El funcionario provincial vinculó con esa situación fenómenos que ya se observan con claridad, como la caída de las ventas, los locales comerciales vacíos y las dificultades y cierres que atraviesan distintos sectores industriales.

“Hay una cuestión de base: si la actividad macroeconómica no repunta y el ingreso disponible de los argentinos no tiene una evolución respecto del estatus actual, veo difícil que haya una recuperación, principalmente en los grandes centros urbanos”, señaló.

El análisis del ministro santafesino pone el foco sobre uno de los puntos débiles de la economía actual: el mercado interno. 

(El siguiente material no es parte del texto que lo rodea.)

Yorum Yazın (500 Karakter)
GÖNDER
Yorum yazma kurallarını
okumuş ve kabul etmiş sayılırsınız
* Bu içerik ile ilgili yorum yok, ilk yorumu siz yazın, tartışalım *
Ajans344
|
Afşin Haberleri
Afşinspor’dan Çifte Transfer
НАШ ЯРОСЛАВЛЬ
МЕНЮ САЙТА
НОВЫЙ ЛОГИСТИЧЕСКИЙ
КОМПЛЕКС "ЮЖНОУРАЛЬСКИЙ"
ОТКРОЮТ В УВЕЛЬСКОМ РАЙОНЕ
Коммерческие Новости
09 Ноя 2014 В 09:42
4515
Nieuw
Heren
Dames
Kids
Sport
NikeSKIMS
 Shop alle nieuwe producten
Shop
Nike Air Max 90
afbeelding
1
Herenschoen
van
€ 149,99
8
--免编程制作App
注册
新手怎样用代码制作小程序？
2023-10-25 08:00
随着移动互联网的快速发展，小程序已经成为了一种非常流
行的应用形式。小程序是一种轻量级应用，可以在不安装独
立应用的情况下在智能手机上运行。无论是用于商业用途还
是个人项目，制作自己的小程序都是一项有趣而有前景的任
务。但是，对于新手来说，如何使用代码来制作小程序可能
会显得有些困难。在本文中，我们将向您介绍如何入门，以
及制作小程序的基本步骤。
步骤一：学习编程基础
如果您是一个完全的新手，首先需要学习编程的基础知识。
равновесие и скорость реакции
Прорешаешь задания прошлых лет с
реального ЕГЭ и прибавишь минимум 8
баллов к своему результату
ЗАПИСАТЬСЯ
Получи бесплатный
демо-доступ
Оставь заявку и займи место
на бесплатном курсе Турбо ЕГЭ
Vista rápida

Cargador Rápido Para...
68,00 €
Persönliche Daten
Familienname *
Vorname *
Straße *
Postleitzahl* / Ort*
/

Olivares sostuvo que, para analizar lo que sucede con el sector industrial, es necesario distinguir entre las empresas vinculadas al comercio exterior y aquellas que dependen fundamentalmente de las ventas dentro del país.

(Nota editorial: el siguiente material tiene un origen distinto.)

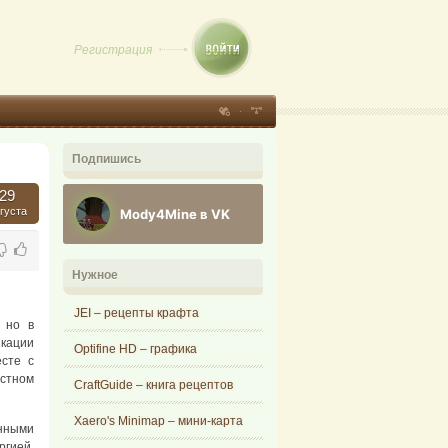
Регистрация
Подпишись
29
густа
Mody4Mine в VK
Нужное
JEI – рецепты крафта
 но в
икации
Optifine HD – графика
есте с
стном
CraftGuide – книга рецептов
Xaero's Minimap – мини-карта
енными
ргией,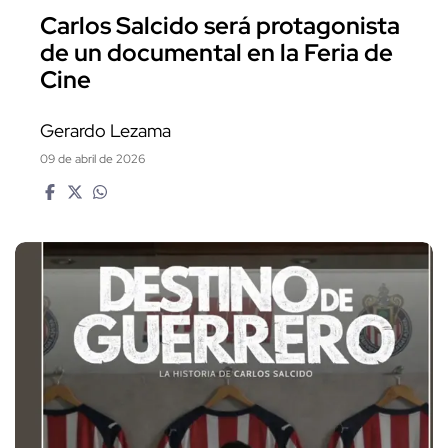
Carlos Salcido será protagonista
de un documental en la Feria de
Cine
Gerardo Lezama
09 de abril de 2026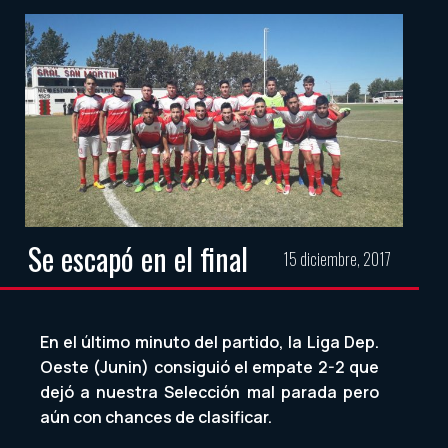
Se escapó en el final
15 diciembre, 2017
En el último minuto del partido, la Liga Dep.
Oeste (Junin) consiguió el empate 2-2 que
dejó a nuestra Selección mal parada pero
aún con chances de clasificar.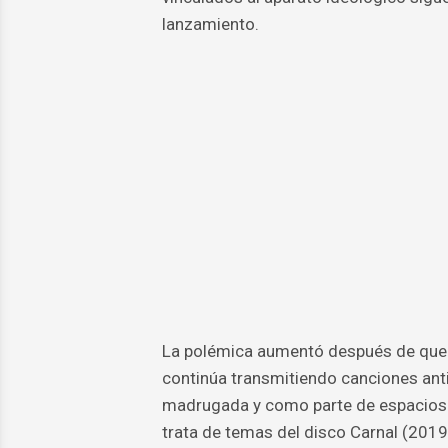
lanzamiento.
La polémica aumentó después de que 
continúa transmitiendo canciones anti
madrugada y como parte de espacios d
trata de temas del disco Carnal (2019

“Las industrias hay que dividirlas. Las que tienen destino de comercio exterior están teniendo un camino”, explicó.

Distinta, aseguró, es la situación de las empresas orientadas al mercado interno, que enfrentan simultáneamente una demanda debilitada y los efectos de la apertura comercial dispuesta por el gobierno nacional.

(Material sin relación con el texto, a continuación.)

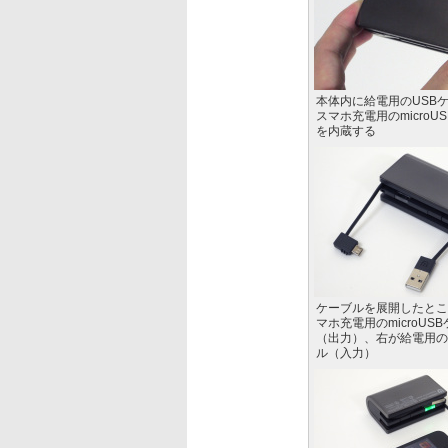
本体内に給電用のUSB
スマホ充電用のmicroU
を内蔵する
ケーブルを展開したとこ
マホ充電用のmicroUS
（出力）、右が給電用の
ル（入力）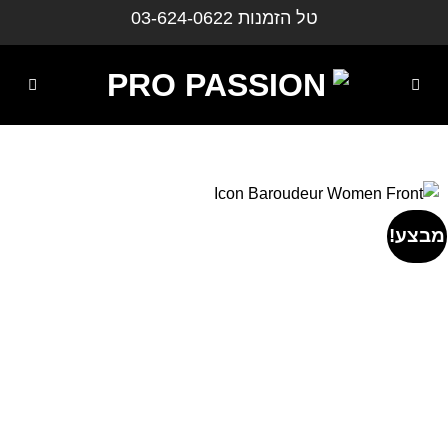
ילוג
טל הזמנות
03-624-0622
תוכן
מבצע!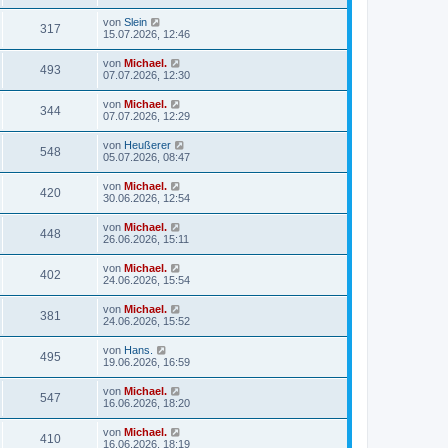
von
Slein
317
15.07.2026, 12:46
von
Michael.
493
07.07.2026, 12:30
von
Michael.
344
07.07.2026, 12:29
von
Heußerer
548
05.07.2026, 08:47
von
Michael.
420
30.06.2026, 12:54
von
Michael.
448
26.06.2026, 15:11
von
Michael.
402
24.06.2026, 15:54
von
Michael.
381
24.06.2026, 15:52
von
Hans.
495
19.06.2026, 16:59
von
Michael.
547
16.06.2026, 18:20
von
Michael.
410
16.06.2026, 18:19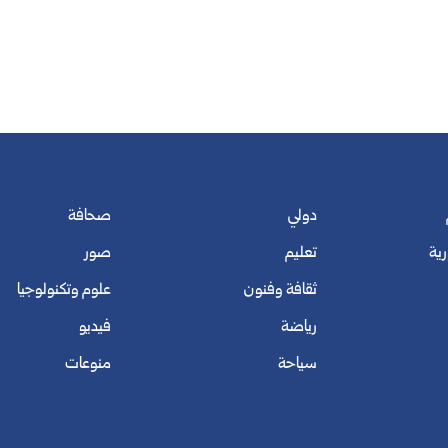
دولي
صحافة
رية
تعليم
صور
ثقافة وفنون
علوم وتكنولوجيا
رياضة
فيديو
سياحة
منوعات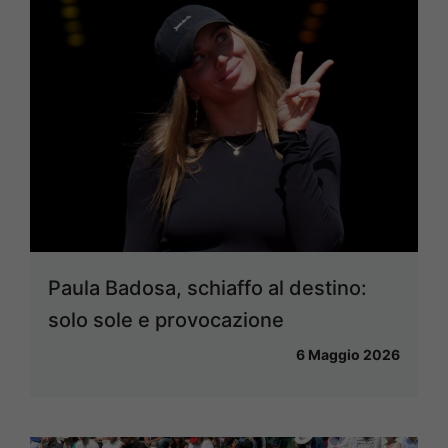
Paula Badosa, schiaffo al destino:
solo sole e provocazione
6 Maggio 2026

“En las industrias con destino al mercado interno, la política de apertura comercial del gobierno nacional está incidiendo y el mercado interno sigue deprimido”, afirmó.

Según Olivares, en el actual esquema económico el sector externo es el principal motor capaz de impulsar la actividad, mientras que el consumo doméstico acumula dificultades desde hace tres años.

“Una cosa es trabajar contra la demanda externa, que viene con buen volumen, y otra para el mercado interno, que viene alicaído desde hace tres años”, sintetizó.

Entre los sectores donde esa diferencia se hace sentir especialmente mencionó la industria textil, la alimenticia y los servicios vinculados al hogar.